Throughout the world, the Missionaries of Charity operate homes and programs for the abandoned, the sick and dying, for sick and forsaken children, lepers, refugees, prisoners, former prostitutes, the homeless, the mentally ill, people with AIDS, the blind, aged, convalescent, alcoholics, pregnant women, victims of floods, epidemics and famine.
When they arrived in New York 50 years ago, they began to visit the elderly, cut their nails, and clean up their houses, to visit a hospital in Jersey City, and to bring Catholic children to Mass. They also began to visit different sections of the city to see where they would be most needed. When they came to the South Bronx, they knew.
As the first superior of the house, Sister Andrea, wrote in 1972, “The South Bronx you can only compare to one place: Calcutta. The empty, deserted, burned out and vandalized houses, look even more ghostly than any of Calcutta’s slums, but in and around there live people, men, women and children in great numbers, in great poverty and in terrible neglect.”
The street where their present convent and U.S. Provincial Headquarters is located was called by those in the 1970s a “cemetery for dead cars,” with windows and windshields smashed and insides torched. The neighborhood was just as bad, with people ubiquitously taking drugs around trashcan fire pits and the first (commercial) floor of most buildings burned out.
Yet that’s where they chose to establish their mission. The opened up a soup kitchen and a shelter for homeless women. They visited the shut-ins in three different parishes. They started catechetical programs for children and adult catechesis in Spanish.
To help children stay off the streets, they opened a recreation center on the ground floor of their convent, with a small carpentry workshop for boys, hand-crafts for little girls, and cooking, typing and sewing classes for older girls and neighborhood mothers. In the summers, with the help of the city, they organized summer camps.
In 1976, when Mother Teresa came to Philadelphia to give three talks at the international Eucharistic Congress, she announced that she was founding the first group of MC Contemplatives worldwide in the Bronx — led by Sister Nirmala, who would become her successor — to pray for the needs of the poor, the Church and the world.
I have been blessed, during my years as a seminarian and a priest, to pray and serve alongside the Missionaries of Charity in Toronto, New Bedford, Costa Rica, Harlem and the Bronx, to celebrate Mass for them, hear their Confessions, preach retreats for them and teach workshops or various themes.
I had the joy to be with them in the Bronx as we prepared for their 50th anniversary in October and again on November 14, the fifth World Day of the Poor, celebrating Mass for them at 6:45 a.m. before they left, as part of a world-wide prayer day, for a 9 a.m. video meeting with Pope Francis.
When Mother Teresa stated, a half-century ago, “I don’t know how it will work out. I don’t know whom we shall help,” it’s clear that I am among one of those her daughters have helped become a better Christian disciple and apostle as I seek to imitate their mission of charity. And I’m sure many of those reading can echo that same appreciation.
This Thanksgiving, let’s express our gratitude together to God for 50 years and 50 convents of the Missionaries of Charity and ask Him to bless them with Himself, many vocations and many apostolic fruits.
And let’s ask Him, through them, never to cease blessing us all.

Assignment:
What does the passage about the Missionaries of Charity in the Bronx say from "The street where" up to and including "catechesis in Spanish."? Repeat it word for word.

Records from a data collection
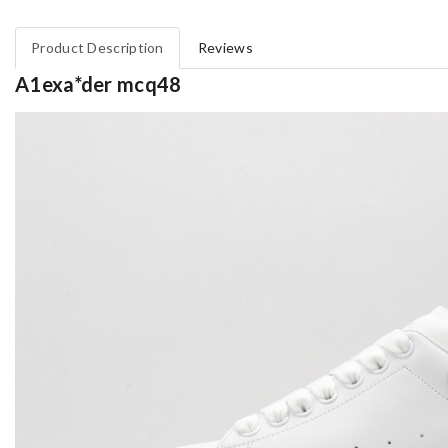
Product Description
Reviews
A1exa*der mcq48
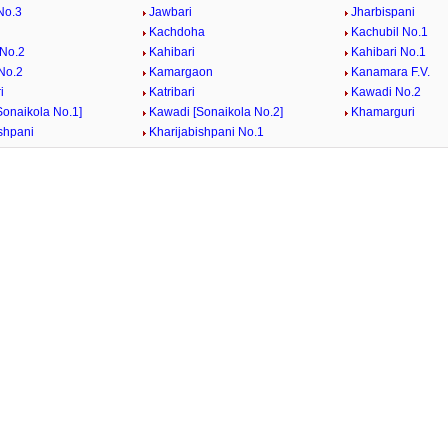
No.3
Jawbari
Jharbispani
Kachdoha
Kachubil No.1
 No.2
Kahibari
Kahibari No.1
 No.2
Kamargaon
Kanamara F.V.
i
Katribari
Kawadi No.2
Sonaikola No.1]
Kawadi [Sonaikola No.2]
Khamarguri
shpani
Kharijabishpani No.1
==
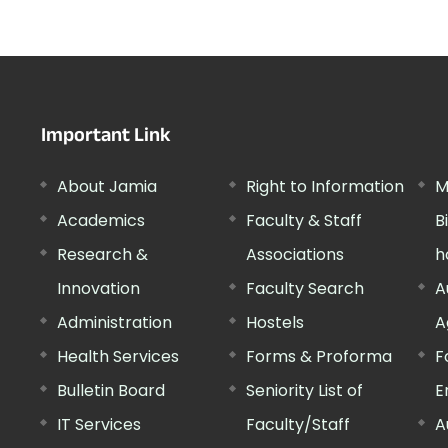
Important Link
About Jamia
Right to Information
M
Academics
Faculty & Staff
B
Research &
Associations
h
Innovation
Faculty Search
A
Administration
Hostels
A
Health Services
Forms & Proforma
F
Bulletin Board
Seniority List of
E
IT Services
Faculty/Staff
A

Response for this exercise:
The street where their present convent and U.S. Provincial Headquarters is located was called by those in the 1970s a “cemetery for dead cars,” with windows and windshields smashed and insides torched. The neighborhood was just as bad, with people ubiquitously taking drugs around trashcan fire pits and the first (commercial) floor of most buildings burned out.
Yet that’s where they chose to establish their mission. The opened up a soup kitchen and a shelter for homeless women. They visited the shut-ins in three different parishes. They started catechetical programs for children and adult catechesis in Spanish.